Granules announced that the USFDA has approved its ANDA for Acetaminophen 650 mg tablets, extended-release, bioequivalent to the reference listed drug product Tylenol 650 mg tablets, extended-release.

Acetaminophen 650 mg extended-release tablets are used primarily for temporary pain management including arthritis relief. The addition of Acetaminophen 650mg, extended-release tablets to OTC portfolio leverages several components of Granules' value proposition. Granules’ is the only supplier that is backwards integrated up to the API on this product. The company’s vertically integrated approach will enable it to provide high quality, cost-efficient products that benefit consumers.
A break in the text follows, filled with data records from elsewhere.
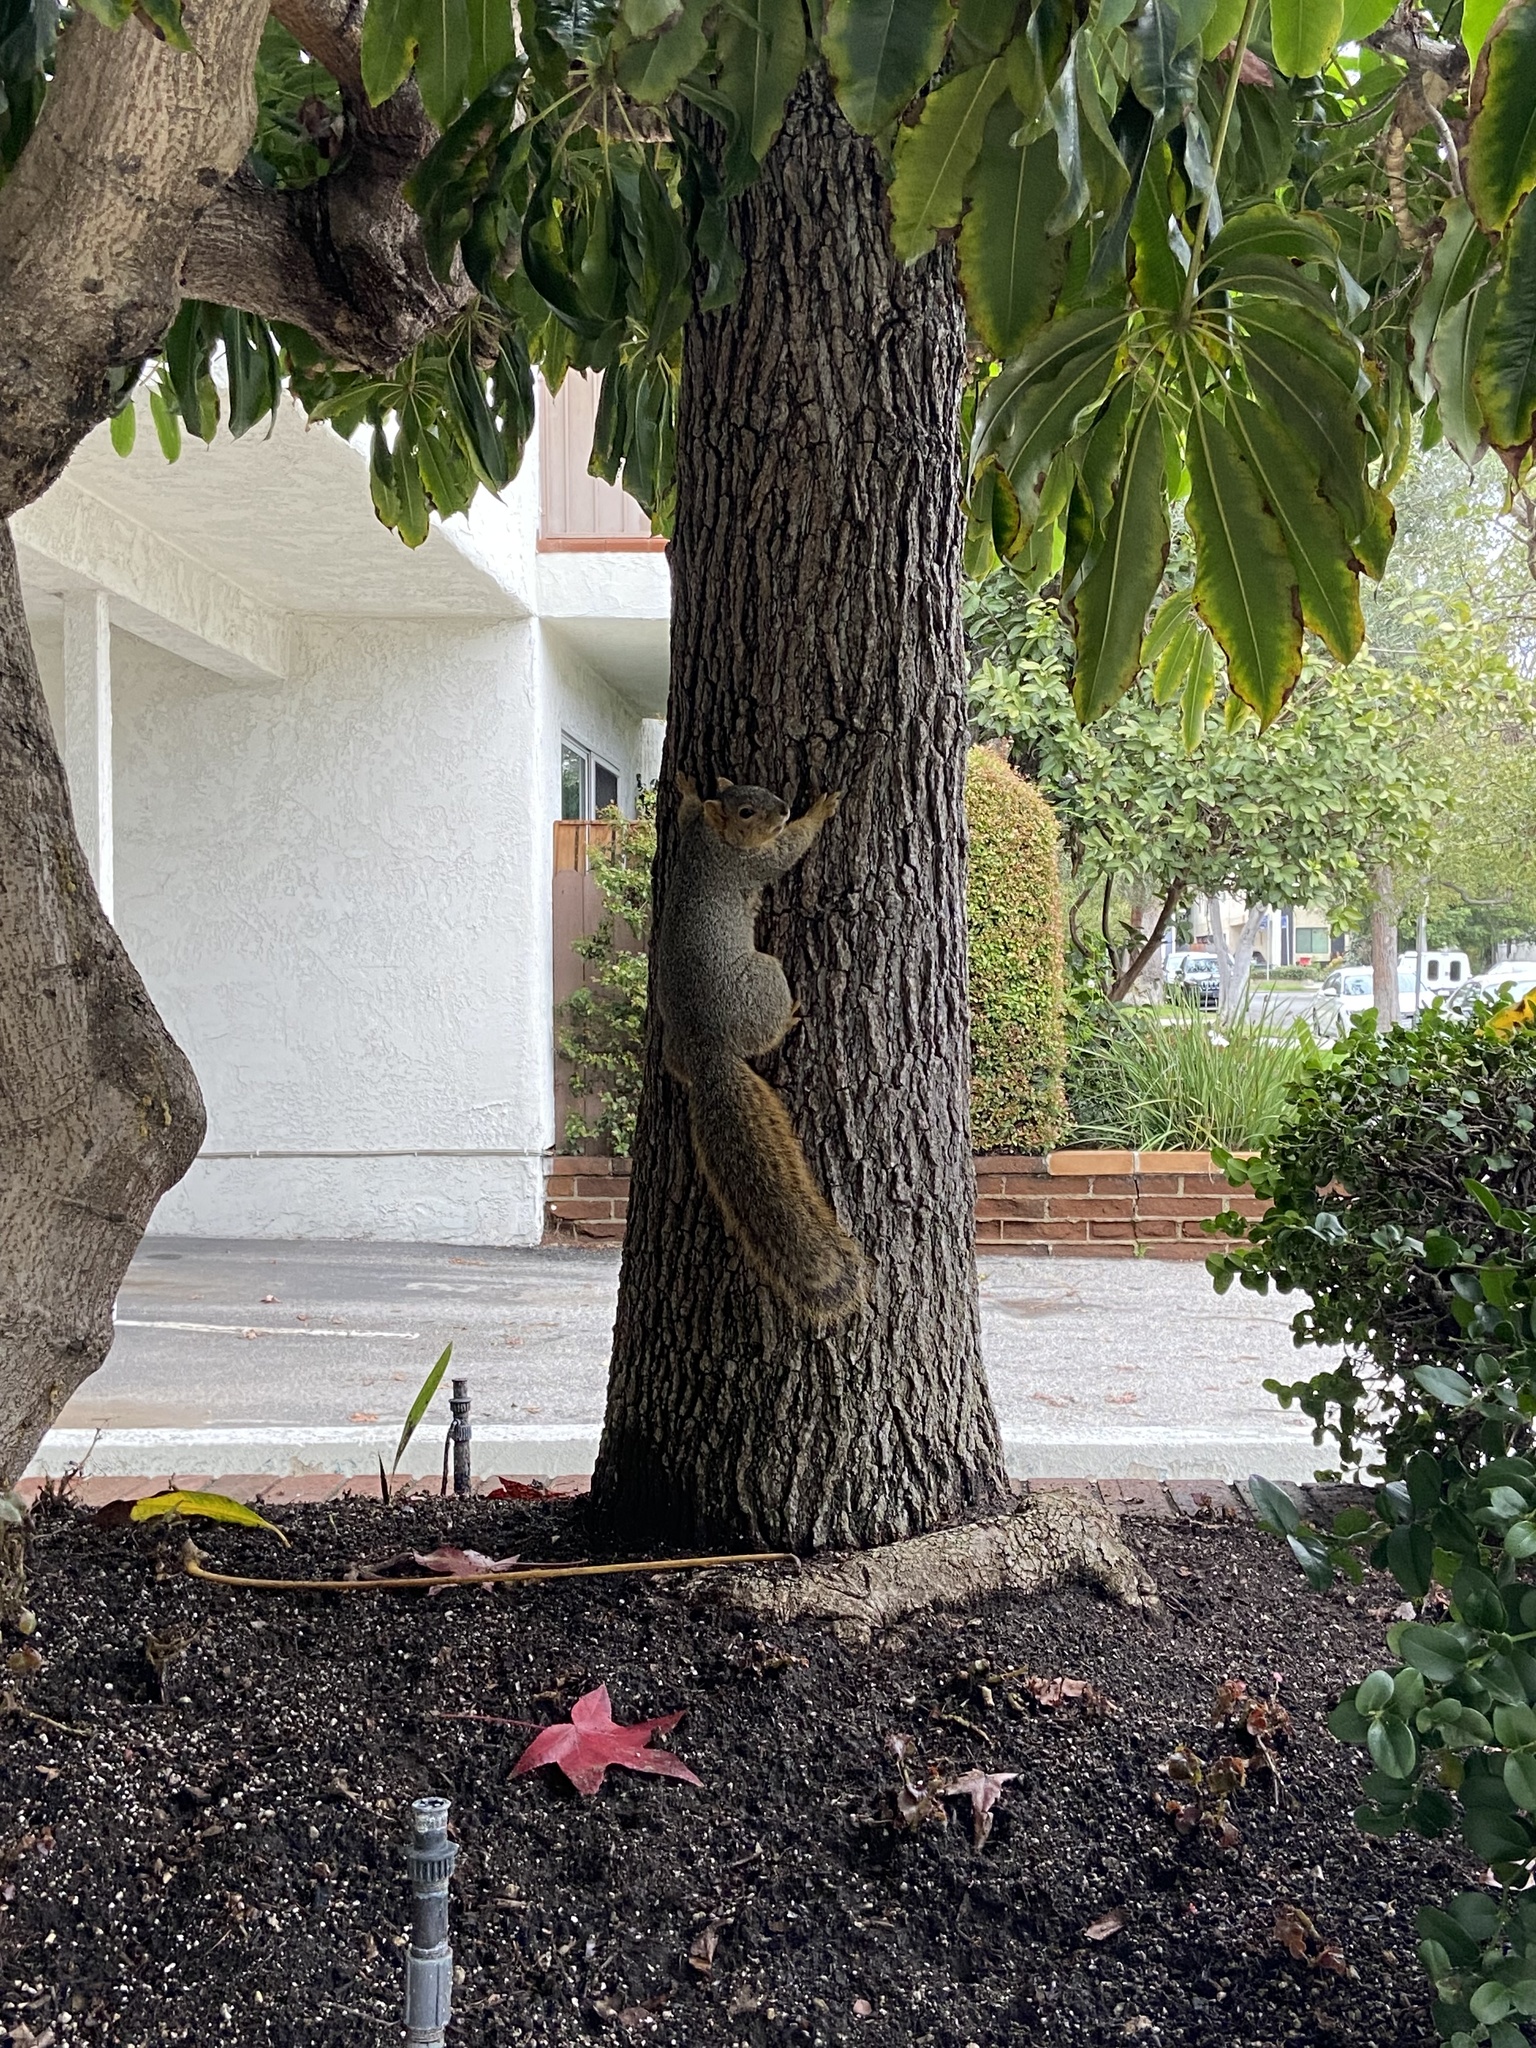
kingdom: Animalia
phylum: Chordata
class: Mammalia
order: Rodentia
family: Sciuridae
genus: Sciurus
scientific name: Sciurus niger
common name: Fox squirrel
With a capacity of over 24,000 mt/year of Acetaminophen AM and finished dosage capacity of more than 18 billion units/year, the company believes it will increase its market share significantly.

In Q3FY19, Granules net sales stood at Rs. 631.78 crore, up 53.82 per cent YoY. The company’s quarterly net profit stood at Rs. 60.32 crore in December 2018, up 72.26 per cent from Rs. 35.02 crore in December 2017.

On Thursday, Granules was trading at Rs. 113.75 per share, down 0.18 per cent on the BSE.